(Beginning of Records for processing)

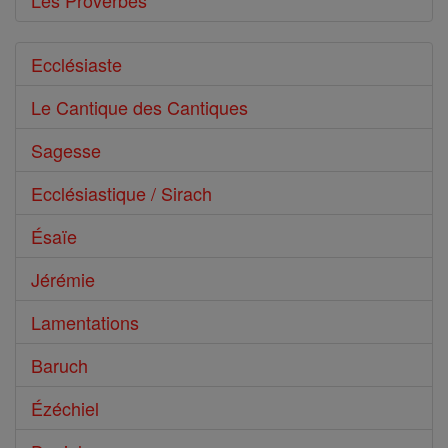
Les Proverbes
Ecclésiaste
Le Cantique des Cantiques
Sagesse
Ecclésiastique / Sirach
Ésaïe
Jérémie
Lamentations
Baruch
Ézéchiel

(End of Records for processing)

What should come out is the exact run of lines from the one holding "Ecclésiaste" through the end of the records above, and nothing besides.

Ecclésiaste
Le Cantique des Cantiques
Sagesse
Ecclésiastique / Sirach
Ésaïe
Jérémie
Lamentations
Baruch
Ézéchiel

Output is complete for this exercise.